Lake in Vologda, Russia

Lake Kubenskoye (Кубенское озеро) is a large and shallow lake in Vologda Oblast of Northwest Russia, situated at the height of 110.1 metres above mean sea level, stretching for 54 km from north-west to south-east.

The lake area is 648 km2, without islands — 407 km2. Its average depth is 1.2 m. The lake is known for its frequents storms and seasonal fluctuations of water level. The average seasonal variation is 2.4 m and the maximum is 5.49 m. The lake is elongated from the northwest to the southeast. It is the source of the river Sukhona, which flows out in the southeastern corner of the lake.

Administratively, the lake is divided between Vologodsky District (west), Sokolsky District (southeast), and Ust-Kubinsky District (east) of Vologda Oblast. In terms of the area, Lake Kubenskoye is the fourth natural lake of Vologda Oblast (behind Lake Onega, Lake Beloye, and Lake Vozhe) and the fifth lake (also behind the Rybinsk Reservoir).
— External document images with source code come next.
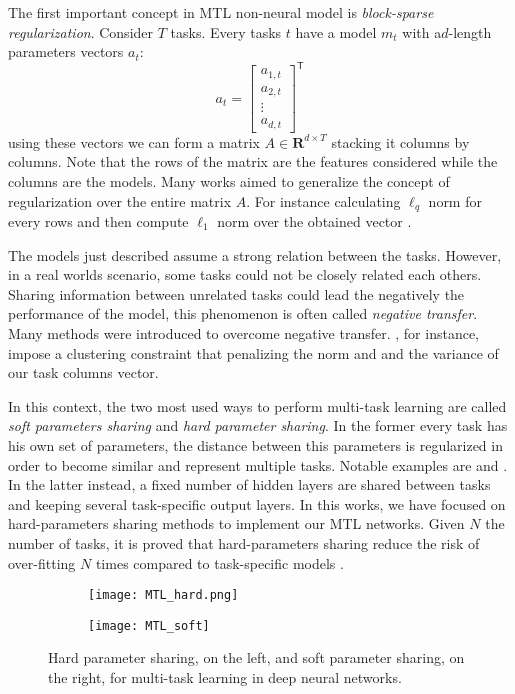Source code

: The first important concept in MTL non-neural model is \emph{block-sparse regularization}. Consider $T$ tasks. Every tasks $t$ have a model $m_t$ with  a$d$-length parameters vectors $a_t$: 
\begin{equation}
a_t = \begin{bmatrix}
           a_{1, t} \\
           a_{2, t} \\
           \vdots \\
           a_{d, t}
         \end{bmatrix}^\mathsf{T}
\end{equation}
using these vectors we can form a matrix $A \in \mathbf{R}^{d \times T}$ stacking it columns by columns. Note that the rows of the matrix are the features considered while the columns are the models. Many works aimed to generalize the concept of regularization over the entire matrix $A$. For instance calculating $\ell_q$ norm for every rows and then compute $\ell_1$ norm over the obtained vector \cite{Ruder2017, Zhang2008, ArgyriouPontil2008, YuanLin2006}.  

The models just described assume a strong relation between the tasks. However, in a real worlds scenario, some tasks could not be closely related each others. Sharing information between unrelated tasks could lead the negatively the performance of the model, this phenomenon is often called \emph{negative transfer}. 
Many methods were introduced to overcome negative transfer. \cite{Evgeniou2005}, for instance, impose a clustering constraint that penalizing the norm and and the variance of our task columns vector.

In this context, the two
most used ways to perform multi-task learning are called \emph{soft
parameters sharing} and \emph{hard parameter sharing}. In the former
every task has his own set of parameters, the distance between this
parameters is regularized in order to become similar and represent
multiple tasks. Notable examples are \cite{duong-etal-2015-low} and
\cite{yang2016trace}. In the latter instead, a fixed number of hidden
layers are shared between tasks and keeping several task-specific output
layers. In this works, we have focused on hard-parameters sharing methods
to implement our MTL networks. Given $N$ the number of tasks, it is proved
that hard-parameters sharing reduce the risk of over-fitting $N$ times
compared to task-specific models \cite{baxter1997}.
\begin{figure}
\centering
\begin{subfigure}{.5\textwidth}
  \centering
  \texttt{[image: MTL\_hard.png]}
  \label{fig:sub1}
\end{subfigure}%
\begin{subfigure}{.5\textwidth}
  \centering
  \texttt{[image: MTL\_soft]}
  \label{fig:sub2}
\end{subfigure}
\caption{Hard parameter sharing, on the left, and soft parameter sharing, on the right, for multi-task learning in deep neural networks.}
\label{fig:test}
\end{figure}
The area of the basin of the lake is 14700 km2. The basin occupies much of the central and northern parts of Vologda Oblast, as well as parts of Konoshsky District of Arkhangelsk Oblast. The major tributary of the lake is the Kubena.

== History ==
The lake was settled by Russians in the 12th century, when the Kamenny Monastery was founded on an islet in the lake. One branch of the Princes of Yaroslavl owned lands in the vicinity and was known as Princes Kubensky. Since 1828, the lake has been part of the Volga-Northern Dvina canal system. The eastern terminus of the Northern Dvina Canal is at the northwestern end of the lake. In 1917, a dam was built at the outflow of the Sukhona, thus converting the lake into a reservoir.